One of my greatest personal pleasures since joining Boosey & Hawkes ten years ago has been to discover the exemplary stewardship role the wind band community has demonstrated in its support of composers: conductors including Fred Fennell, Frank Battisti, Craig Kirchhoff, Jerry Junkin, Charles Peltz, and Tim Reynish, come to mind along with CBDNA. The appetite for new works, the proliferation of commissions, and the feedback and appreciation that boomerangs back to the composers from performers and audience is extraordinarily meaningful and moving. Whereas many composers will wait years for an orchestral performance…and more years until subsequent performances…the wind band community, an elegant network of experts and enthusiasts, can springboard a new work through multiple performances in a single year.

Some things to put on your calendar:

Mid-West Band/Orchestra Clinic:
Hilton Chicago (Chicago IL), December 14-18, 2004

CBDNA Conference:
Park Central Hotel (New York NY), February 24-27, 2005

World Premiere of John Corigliano’s Circus Maximus (Symphony No. 3) by U. of Texas Wind Ensemble at Austin’s Bass Concert Hall.
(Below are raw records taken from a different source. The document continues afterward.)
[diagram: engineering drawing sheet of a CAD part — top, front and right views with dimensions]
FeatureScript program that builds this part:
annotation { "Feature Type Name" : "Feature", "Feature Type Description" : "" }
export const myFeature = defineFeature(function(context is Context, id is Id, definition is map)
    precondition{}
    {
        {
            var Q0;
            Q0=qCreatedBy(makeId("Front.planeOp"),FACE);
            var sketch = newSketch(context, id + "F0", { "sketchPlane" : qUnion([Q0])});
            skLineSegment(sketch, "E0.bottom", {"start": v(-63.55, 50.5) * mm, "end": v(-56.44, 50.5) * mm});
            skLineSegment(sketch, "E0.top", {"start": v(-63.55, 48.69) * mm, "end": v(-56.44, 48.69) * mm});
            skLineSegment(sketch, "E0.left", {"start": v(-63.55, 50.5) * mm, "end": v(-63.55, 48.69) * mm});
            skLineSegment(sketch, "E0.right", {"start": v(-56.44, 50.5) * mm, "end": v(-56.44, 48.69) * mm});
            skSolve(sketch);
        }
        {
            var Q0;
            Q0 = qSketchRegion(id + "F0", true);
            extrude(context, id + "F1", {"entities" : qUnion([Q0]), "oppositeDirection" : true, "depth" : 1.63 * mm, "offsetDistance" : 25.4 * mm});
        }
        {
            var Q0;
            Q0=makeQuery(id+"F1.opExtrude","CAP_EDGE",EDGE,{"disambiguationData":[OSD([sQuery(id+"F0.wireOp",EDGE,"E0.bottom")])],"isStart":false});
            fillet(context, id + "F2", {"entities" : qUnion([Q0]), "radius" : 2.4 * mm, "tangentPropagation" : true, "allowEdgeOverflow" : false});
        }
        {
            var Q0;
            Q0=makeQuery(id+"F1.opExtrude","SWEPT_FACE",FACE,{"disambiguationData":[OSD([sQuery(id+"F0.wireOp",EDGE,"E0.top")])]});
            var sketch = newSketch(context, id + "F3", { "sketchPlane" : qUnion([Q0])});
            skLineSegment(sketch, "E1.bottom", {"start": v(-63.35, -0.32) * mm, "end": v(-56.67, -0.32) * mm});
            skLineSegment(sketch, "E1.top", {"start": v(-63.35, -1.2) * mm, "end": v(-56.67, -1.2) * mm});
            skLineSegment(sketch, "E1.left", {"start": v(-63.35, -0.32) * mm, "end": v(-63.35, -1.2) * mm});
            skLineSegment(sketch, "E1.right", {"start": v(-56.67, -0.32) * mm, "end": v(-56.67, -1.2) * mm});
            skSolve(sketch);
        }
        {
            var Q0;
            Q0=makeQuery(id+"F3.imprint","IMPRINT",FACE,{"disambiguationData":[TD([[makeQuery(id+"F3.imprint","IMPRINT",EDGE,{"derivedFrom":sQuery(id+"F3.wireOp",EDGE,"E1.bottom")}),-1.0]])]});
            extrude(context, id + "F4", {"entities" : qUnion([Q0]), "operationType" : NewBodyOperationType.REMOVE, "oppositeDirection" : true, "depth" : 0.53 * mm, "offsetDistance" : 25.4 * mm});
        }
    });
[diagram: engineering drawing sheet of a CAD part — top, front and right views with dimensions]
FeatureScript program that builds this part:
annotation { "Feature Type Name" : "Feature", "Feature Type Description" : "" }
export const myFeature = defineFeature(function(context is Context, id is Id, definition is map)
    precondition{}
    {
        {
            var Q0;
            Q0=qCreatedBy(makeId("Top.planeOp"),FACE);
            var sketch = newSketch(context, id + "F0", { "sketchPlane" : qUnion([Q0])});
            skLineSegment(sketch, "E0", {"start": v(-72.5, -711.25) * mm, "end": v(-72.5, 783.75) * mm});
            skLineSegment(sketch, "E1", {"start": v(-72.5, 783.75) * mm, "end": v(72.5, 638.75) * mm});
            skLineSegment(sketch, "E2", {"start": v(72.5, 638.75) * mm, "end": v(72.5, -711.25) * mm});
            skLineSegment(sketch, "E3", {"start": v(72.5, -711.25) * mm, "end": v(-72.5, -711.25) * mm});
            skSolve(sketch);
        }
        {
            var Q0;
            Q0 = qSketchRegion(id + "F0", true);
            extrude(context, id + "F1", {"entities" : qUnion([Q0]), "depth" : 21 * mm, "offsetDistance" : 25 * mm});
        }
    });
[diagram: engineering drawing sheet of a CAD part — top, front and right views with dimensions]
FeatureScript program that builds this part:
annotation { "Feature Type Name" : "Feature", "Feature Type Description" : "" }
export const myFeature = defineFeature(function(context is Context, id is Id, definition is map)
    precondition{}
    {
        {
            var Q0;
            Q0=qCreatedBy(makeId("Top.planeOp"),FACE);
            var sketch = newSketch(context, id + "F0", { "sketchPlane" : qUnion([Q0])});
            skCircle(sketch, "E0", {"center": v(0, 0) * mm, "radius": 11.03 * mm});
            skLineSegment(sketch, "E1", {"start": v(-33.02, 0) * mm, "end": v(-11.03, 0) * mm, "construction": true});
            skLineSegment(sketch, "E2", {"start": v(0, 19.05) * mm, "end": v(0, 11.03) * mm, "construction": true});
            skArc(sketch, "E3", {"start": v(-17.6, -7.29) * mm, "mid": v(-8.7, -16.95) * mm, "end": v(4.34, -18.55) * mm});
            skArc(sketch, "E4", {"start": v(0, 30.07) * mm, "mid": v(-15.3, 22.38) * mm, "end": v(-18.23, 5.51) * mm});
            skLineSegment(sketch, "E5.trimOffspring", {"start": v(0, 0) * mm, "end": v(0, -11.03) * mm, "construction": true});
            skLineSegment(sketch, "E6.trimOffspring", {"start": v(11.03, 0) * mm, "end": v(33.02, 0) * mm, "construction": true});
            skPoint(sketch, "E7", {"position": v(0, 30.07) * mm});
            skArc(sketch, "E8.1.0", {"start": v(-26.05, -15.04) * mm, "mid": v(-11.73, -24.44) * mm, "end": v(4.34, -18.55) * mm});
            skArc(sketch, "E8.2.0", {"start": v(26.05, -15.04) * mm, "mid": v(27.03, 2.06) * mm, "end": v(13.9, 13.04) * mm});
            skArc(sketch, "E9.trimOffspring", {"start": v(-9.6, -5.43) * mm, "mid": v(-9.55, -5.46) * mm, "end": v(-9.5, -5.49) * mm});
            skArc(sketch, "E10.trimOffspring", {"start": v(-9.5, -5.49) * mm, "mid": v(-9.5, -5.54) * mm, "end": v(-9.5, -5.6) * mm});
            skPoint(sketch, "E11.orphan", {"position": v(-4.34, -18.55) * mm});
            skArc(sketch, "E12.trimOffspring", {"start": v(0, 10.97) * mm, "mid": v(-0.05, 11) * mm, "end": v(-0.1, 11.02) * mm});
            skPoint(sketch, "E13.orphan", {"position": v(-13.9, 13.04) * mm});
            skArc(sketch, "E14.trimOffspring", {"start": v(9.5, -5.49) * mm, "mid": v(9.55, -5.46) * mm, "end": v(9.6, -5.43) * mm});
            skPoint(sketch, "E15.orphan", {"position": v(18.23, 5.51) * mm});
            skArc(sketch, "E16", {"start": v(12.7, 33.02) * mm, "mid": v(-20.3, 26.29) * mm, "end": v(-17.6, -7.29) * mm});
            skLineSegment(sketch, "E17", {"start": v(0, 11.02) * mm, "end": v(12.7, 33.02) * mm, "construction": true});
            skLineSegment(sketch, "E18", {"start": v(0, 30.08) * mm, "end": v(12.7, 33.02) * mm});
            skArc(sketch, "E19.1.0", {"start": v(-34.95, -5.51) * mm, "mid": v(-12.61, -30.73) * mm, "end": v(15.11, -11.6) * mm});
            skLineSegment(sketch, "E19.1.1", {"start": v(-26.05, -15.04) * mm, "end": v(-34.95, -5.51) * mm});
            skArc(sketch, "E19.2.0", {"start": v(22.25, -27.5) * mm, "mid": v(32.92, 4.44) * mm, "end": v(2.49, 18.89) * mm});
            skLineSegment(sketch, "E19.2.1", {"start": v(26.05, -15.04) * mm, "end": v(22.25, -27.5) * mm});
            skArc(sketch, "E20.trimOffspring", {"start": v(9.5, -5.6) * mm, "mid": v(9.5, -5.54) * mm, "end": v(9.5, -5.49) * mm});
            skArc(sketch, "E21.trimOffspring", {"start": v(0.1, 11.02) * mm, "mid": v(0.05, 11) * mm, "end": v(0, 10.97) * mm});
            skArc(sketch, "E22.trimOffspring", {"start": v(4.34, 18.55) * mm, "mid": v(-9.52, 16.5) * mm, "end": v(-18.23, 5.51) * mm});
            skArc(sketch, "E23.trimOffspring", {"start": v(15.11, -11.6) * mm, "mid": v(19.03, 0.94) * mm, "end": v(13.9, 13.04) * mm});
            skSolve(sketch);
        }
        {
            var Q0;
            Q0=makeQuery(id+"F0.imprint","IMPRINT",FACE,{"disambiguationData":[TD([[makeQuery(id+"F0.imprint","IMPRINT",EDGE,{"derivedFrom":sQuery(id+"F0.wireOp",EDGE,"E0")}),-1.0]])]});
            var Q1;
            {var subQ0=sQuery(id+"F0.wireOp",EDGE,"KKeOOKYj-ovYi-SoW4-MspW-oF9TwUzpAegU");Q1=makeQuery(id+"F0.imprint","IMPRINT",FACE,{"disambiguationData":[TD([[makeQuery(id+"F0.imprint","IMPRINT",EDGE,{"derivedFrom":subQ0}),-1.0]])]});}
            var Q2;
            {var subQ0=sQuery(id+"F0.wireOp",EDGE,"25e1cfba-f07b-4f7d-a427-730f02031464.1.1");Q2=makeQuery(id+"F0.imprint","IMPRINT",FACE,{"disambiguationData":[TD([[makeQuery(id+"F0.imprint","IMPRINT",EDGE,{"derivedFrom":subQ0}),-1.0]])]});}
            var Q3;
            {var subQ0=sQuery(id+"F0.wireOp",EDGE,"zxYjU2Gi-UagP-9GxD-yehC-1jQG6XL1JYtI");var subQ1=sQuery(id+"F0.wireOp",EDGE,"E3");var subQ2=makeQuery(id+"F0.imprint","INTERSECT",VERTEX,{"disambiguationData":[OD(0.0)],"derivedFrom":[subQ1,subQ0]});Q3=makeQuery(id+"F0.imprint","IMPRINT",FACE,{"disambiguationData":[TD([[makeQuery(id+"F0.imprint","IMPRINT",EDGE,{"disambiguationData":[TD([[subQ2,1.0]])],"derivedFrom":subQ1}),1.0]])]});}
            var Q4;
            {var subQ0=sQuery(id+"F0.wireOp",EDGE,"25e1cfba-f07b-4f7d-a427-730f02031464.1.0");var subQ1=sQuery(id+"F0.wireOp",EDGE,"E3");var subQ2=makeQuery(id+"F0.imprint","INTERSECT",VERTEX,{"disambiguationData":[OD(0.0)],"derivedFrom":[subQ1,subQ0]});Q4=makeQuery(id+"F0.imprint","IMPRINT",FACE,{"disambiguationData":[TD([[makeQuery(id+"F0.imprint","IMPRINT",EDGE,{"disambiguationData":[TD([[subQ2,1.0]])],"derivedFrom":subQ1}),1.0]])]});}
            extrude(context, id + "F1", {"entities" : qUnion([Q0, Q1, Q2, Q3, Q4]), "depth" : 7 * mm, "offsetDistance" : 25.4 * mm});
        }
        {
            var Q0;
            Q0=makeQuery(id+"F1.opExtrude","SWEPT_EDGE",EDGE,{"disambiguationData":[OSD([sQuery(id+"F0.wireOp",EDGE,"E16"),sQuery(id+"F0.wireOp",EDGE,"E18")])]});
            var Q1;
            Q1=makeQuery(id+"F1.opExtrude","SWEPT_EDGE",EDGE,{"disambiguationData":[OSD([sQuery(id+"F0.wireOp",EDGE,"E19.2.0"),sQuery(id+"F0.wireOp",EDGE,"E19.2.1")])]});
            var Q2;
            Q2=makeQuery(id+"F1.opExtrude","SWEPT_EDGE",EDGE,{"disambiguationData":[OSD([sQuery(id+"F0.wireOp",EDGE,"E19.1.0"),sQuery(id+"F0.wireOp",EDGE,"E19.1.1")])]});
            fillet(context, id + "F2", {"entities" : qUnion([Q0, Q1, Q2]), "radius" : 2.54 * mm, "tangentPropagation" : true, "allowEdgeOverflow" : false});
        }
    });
They’ll also play the piece at Carnegie Hall on February 27, 2005.

Fanning the Winds of Change

So, if the climate for music-making in the band world is so great, then why have composers often relegated wind band music to a “no-go” zone? Well, the external signals have been clear: band music is rarely reviewed by music critics in “papers of record”—a departure from the presence it had in the early 20th century thanks, in large part, to Sousa’s prominence as a composer and transcriber of operas and orchestral music. “Serious” composers are urged early on to study orchestral literature, chamber music, opera, and to follow these models in crafting their own work. An even narrower view is that on a qualitative level, most orchestral works eclipse the band literature. And finally…the financial model for writing wind band music does differ from orchestral music. Whereas most band music is sold not rented; performances are held mostly in educational venues and thus are difficult to track by the performing rights societies, so performing royalties are sparse in comparison. But even with these caveats, a frequently performed band work can be more lucrative than a languishing orchestral work. As younger composers have begun to cut through the rhetoric that compartmentalizes outlets for their creativity, they have found there are many ways to be a composer, and that the old paradigms don’t resonate.

So, if you’re a composer eager to have your music heard, what’s kept you from writing for band? If you’ve already written for band, what advice can you give other composers? If you’re a wind, brass or percussion player reading this, what challenges have you encountered playing new works? Do you have some favorite band repertoire that you’d like to share with us?